室蘭(市)(読み)むろらん

日本大百科全書(ニッポニカ) 「室蘭(市)」の意味・わかりやすい解説

室蘭(市)
むろらん

北海道南西部、内浦(うちうら)湾(噴火湾)に突き出た絵鞆半島(えともはんとう)とその対岸部一帯にわたる工業・港湾都市。1922年(大正11)市制施行。市名はアイヌ語モルエラニ(小さな坂道の下りた所の意)の転訛(てんか)とされる。
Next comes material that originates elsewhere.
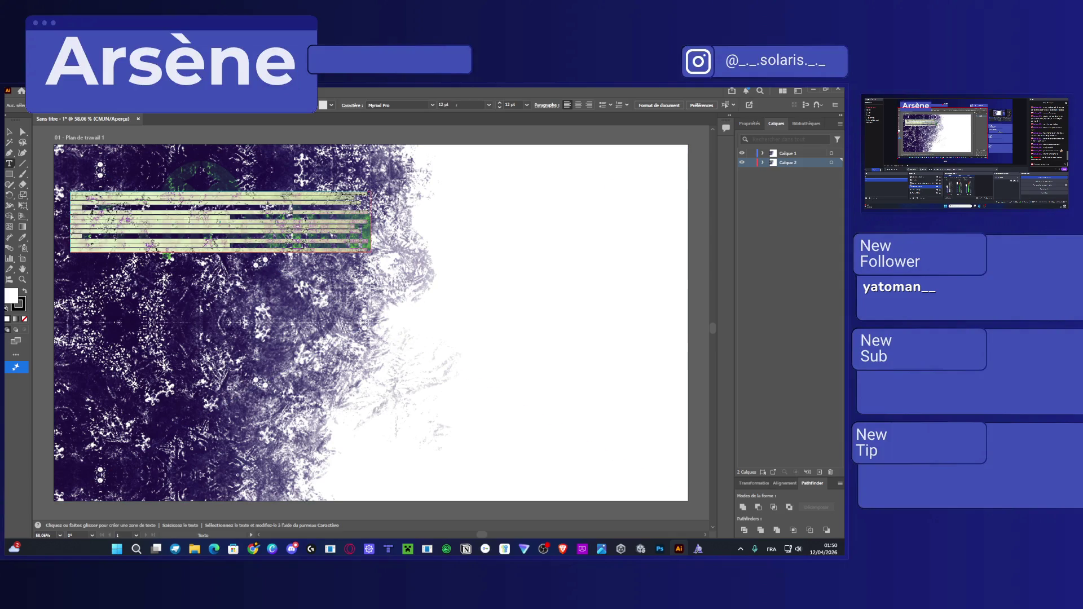
pyautogui.press('BackSpace')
JR室蘭本線、道央自動車道、国道36号、37号が通じ、韓国釜山(プサン)への定期コンテナ航路もある。

[奈良部理]

歴史

すでに慶長(けいちょう)年間(1596~1615)に漁村があり、松前(まつまえ)藩政時代は絵鞆場所として重要視された。1797年(寛政9)にはイギリス船プロビデンス号が来航している。1799年からは幕府直轄地となり、盛岡藩(南部藩)がここに駐屯して警備にあたり、開拓使時代の1877年(明治10)輪西屯田(わにしとんでん)が置かれ、防衛の一基地となった。1872年札幌までの室蘭街道の全通で札幌への連絡港となり、1892年の北海道炭礦鉄道(ほっかいどうたんこうてつどう)(現、JR室蘭本線)の開通により石炭積出し港としてその価値が高くなった。一方、1907年(明治40)日本製鋼所設立、1917年(大正6)富士製鉄(現、日本製鉄)の進出があって、鉄鋼都市の性格をもつようになった。第二次世界大戦中も軍需基地であったため1945年(昭和20)艦砲射撃により被害を受けたが、戦後復興し、加えて北海道の石油精製地の一つとなり、1965年には室蘭港が重要港湾の指定を受けた。

[奈良部理]

市街

室蘭の中心部絵鞆半島は第三紀末の断層運動で生じた小島が砂州によって対岸と結ばれた陸繋島(りくけいとう)で、半島に抱かれた室蘭港は水深が大きく、半島が風波を防いで天然の良港をなしている。しかし平地は少なく、中央埠頭(ふとう)をはじめ各工場に設置されたものなどを含めて20近くの埠頭があり、日本製鉄などの工場は埋立地に設置されている。日本製鉄は輪西地区の大部分を占め、その西側、御崎(みさき)から母恋(ぼこい)にかけては日本製鋼所が立地する。その西に室蘭駅、胆振総合振興局(いぶりそうごうしんこうきょく)、市役所などの中心市街が形成されている。中心地区の北部に中央埠頭やフェリー発着所があり、その西方に函館(はこだて)どつくが立地している。対岸には日鉄セメント、ENEOSなど第二次世界大戦後の新しい工場があり、その背後に新しい商業センターがある。住宅地は人口増に伴い山地緩傾斜や、山地を刻む小河川の河谷に延びていったが、1965年以降、西方の白鳥台(はくちょうだい)に大規模な団地が造成された。またその廃棄土砂による埋立地に巨大な石油備蓄基地と、石油揚陸バースが建設された。1998年(平成10)には絵鞆半島先端の祝津町と対岸の陣屋町を結ぶ白鳥大橋が開通した。

[奈良部理]

産業・観光

室蘭は従来道央一の港湾工業地と広い商圏をもつ商業地、交通の要地であったが、1972年に完成した苫小牧(とまこまい)工業港の発展で両市は競合関係にある。主産業である工業では、鉄鋼を主に、従来の造船業にかわる石油化学製品、機械、金属の生産が多い。1990年代には北部に香川工業用地を造成、先端技術産業や軽工業の誘致を図った。北部の丘陵地では酪農や野菜栽培もみられるが小規模である。絵鞆半島の南岸には漁港があり、コンブ、スケトウダラ、ウニなどの漁獲がある。半島部には好展望台をなす測量山や地球岬、マスイチ浜などの景勝地、絵鞆チャシ跡などがあり、対岸の陣屋町には1855年(安政2)設置された南部藩陣屋跡(国史跡)や市立民俗資料館があり、市の北東部に国立室蘭工業大学がある。また支笏洞爺(しこつとうや)国立公園の玄関口にもあたる。面積81.01平方キロメートル、人口8万2383(2020)。